What Happened To The Sweet Science?

For publishers wondering how to protect their paying business with Internet pay walls, there is a very interesting lesson in the story of two great American sports. 

Boxing was as popular as baseball in the 1940s.  A. J. Liebling, the great New Yorker writer, wrote about “The Sweet Science” in the 1956 book called “the greatest sports book ever” by Sports Illustrated.  But something happened over the last few decades to keep boxing from growing with the times, while Major League Baseball has built its success through thick and thin. 

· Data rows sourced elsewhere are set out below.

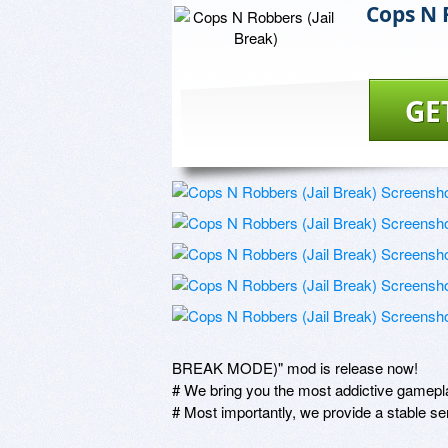
Cops N 
GE
BREAK MODE)" mod is release now!

# We bring you the most addictive gamepl
# Most importantly, we provide a stable 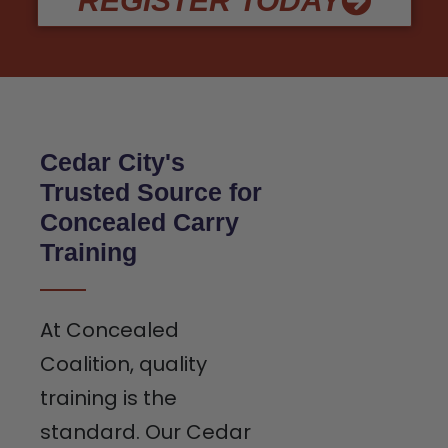
REGISTER TODAY
Cedar City's
Trusted Source for
Concealed Carry
Training
At Concealed
Coalition, quality
training is the
standard. Our Cedar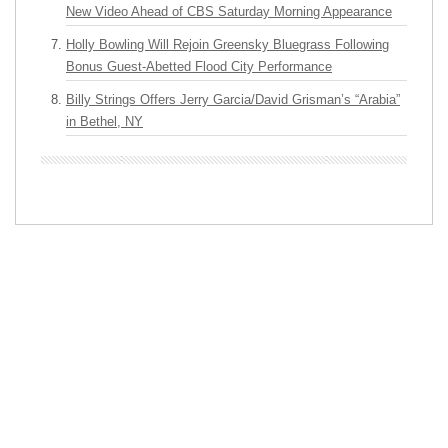
New Video Ahead of CBS Saturday Morning Appearance
Holly Bowling Will Rejoin Greensky Bluegrass Following
Bonus Guest-Abetted Flood City Performance
Billy Strings Offers Jerry Garcia/David Grisman’s “Arabia”
in Bethel, NY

Consider the evolution of baseball and its revenue worries.  It went from anxiety about paid attendance when broadcasting games on the radio, to fears about whether fans would come out to pay at the park if was available free on television.  Now every game is on television, many free, and the fans fill the stadiums at higher and higher prices.  Attendance is up, and revenue is up even more.  Perhaps more importantly, the earnings power and value of baseball franchises has continued to grow. Witness the astonishing – but probably worth it – $2 billion price paid for the Los Angeles Dodgers recently.

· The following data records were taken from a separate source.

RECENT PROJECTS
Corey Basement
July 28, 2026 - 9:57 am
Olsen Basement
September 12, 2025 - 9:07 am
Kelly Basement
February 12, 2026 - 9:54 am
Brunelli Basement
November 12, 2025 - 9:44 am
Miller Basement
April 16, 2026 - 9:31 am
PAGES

Meanwhile, consider the audience size and revenue of once widely popular boxing, which went to a “pay per view” business.  Boxing has declined from being one of the main topics of conversation in barbershops and bars across the nation to a curiosity.  Few sports fans know who the top boxers are, and it is rarely mentioned on ESPN or your local newspaper. 

The comparison of boxing to baseball occurred to me when watching a talk show on baseball on the MLB network right before the latest Pacquiao-Bradley fight.  I realized how much content there is about baseball in addition to the actual game broadcasts  -- and how little about boxing.  The more free-on-TV-games there are, the more reporting and commentary there are about the games, the more people want to go to the games.   

The contrast with boxing is interesting because boxing is rarely free on TV.  Because fewer people watch it, there is far less reason for ESPN and Fox Sports and even your local newspaper to report and comment on boxing.  So although it has not disappeared, boxing has lost share of mind and share of dollars in the competition for attention and ticket sales.

The example of baseball game attendance as an analogy for newspapers’ and magazines’ paid circulation is interesting in two ways:  Teams sell subscriptions (season tickets) and single copies (single game box-office).  More specialized stadiums have helped drive the continued rise of ticket prices, up 50% from 1997 to 2001, even while more and more games were broadcast.  Owners now focus on creating a fan experience that is worth an ever-higher price.  This is a parallel concept to today’s most successful print properties being focused on maximizing the reading experience, like Esquire producing a holographic cover, and the ongoing success of ESPN The Magazine, a lavish, large-format magazine in a market with a Niagara Falls of other free content.

The Internet is powered by a limited amount of original content, and a giant amount of content about that content.  A publisher’s goal should be to create the content that others talk and write about.  Package it in print, if you are a publisher, in a supremely designed and produced package, but don’t wall off the content online.  Be sure it can be a part of the online conversation of blogs and discussion boards that will help make your brand and content important in its market.

Of course the point here is to help think about how to implement a pay wall for your site.  It does make sense to capture revenue from those who love or need your content the most. Major League Baseball does this with the MLB.TV Premium service for those who don’t want to miss a single game.   But it is important to understand that the wide distribution of your content has a place too in building and maintaining the brand, making it part of the “conversation” online -- which then helps bring in new paying readers.